私は手元のMacでVSCodeから実施しました。

nimble.py
from cohere_aws import Client

co = Client(region_name="ap-northeast-1")
co.connect_to_endpoint(endpoint_name="ここにエンドポイント名を入れる")

documents = [
    {"Title":"カブトムシ","Content":"カブトムシは昆虫です"},
    {"Title":"人間","Content":"人間は哺乳類です"},
    {"Title":"サンマ","Content":"サンマは魚です"},
    {"Title":"ロボット","Content":"ロボットは機械です"},
    {"Title":"小麦","Content":"小麦は植物です"},
]

response = co.rerank(
    documents=documents, 
    query='この中で食べられるものはどれ?', 
    rank_fields=['Title','Content'], 
    top_n=5 #ドキュメントの上位何件をピックアップするか指定
)

print(response)

実行前に以下ライブラリのインストールが必要です。distutils が無いと怒られますが、Claude先生に聞いたところPython 3.12では setuptools をインストールすれば良いようでした。
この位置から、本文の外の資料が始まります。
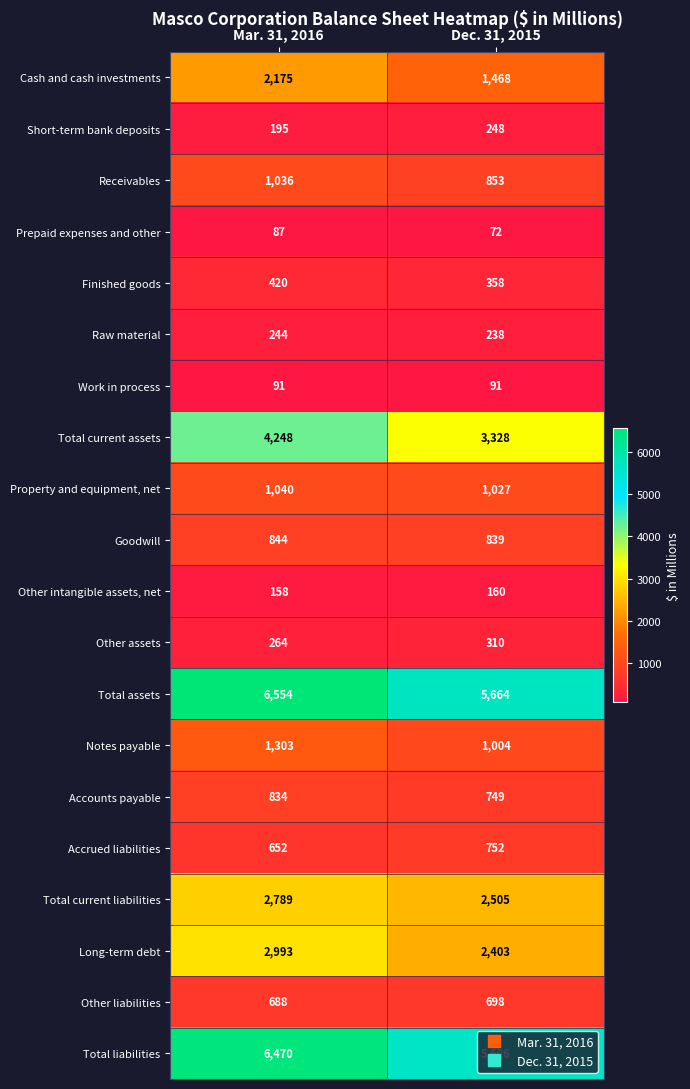

What is the approximate value of Accrued liabilities at Dec. 31, 2015, to the nearest 5?

750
pip install cohere_aws setuptools

実行すると、クエリーに従ってドキュメントをいい感じに並び替えてくれました!5つの文書が、食べられそうな順にちゃんとリランクされていますね。

[
    RerankResult<document: {'Title': '小麦', 'Content': '小麦は植物です'}, index: 4, relevance_score: 0.00075835997>, 
    RerankResult<document: {'Title': 'サンマ', 'Content': 'サンマは魚です'}, index: 2, relevance_score: 0.00031999825>, 
    RerankResult<document: {'Title': 'カブトムシ', 'Content': 'カブトムシは昆虫です'}, index: 0, relevance_score: 0.00024346047>, 
    RerankResult<document: {'Title': '人間', 'Content': '人間は哺乳類です'}, index: 1, relevance_score: 6.352189e-05>, 
    RerankResult<document: {'Title': 'ロボット', 'Content': 'ロボットは機械です'}, index: 3, relevance_score: 3.9751925e-05>
]

※SageMakerのエンドポイントはランニングコストが高くつきがちなので、検証後すぐに削除することを忘れないでください。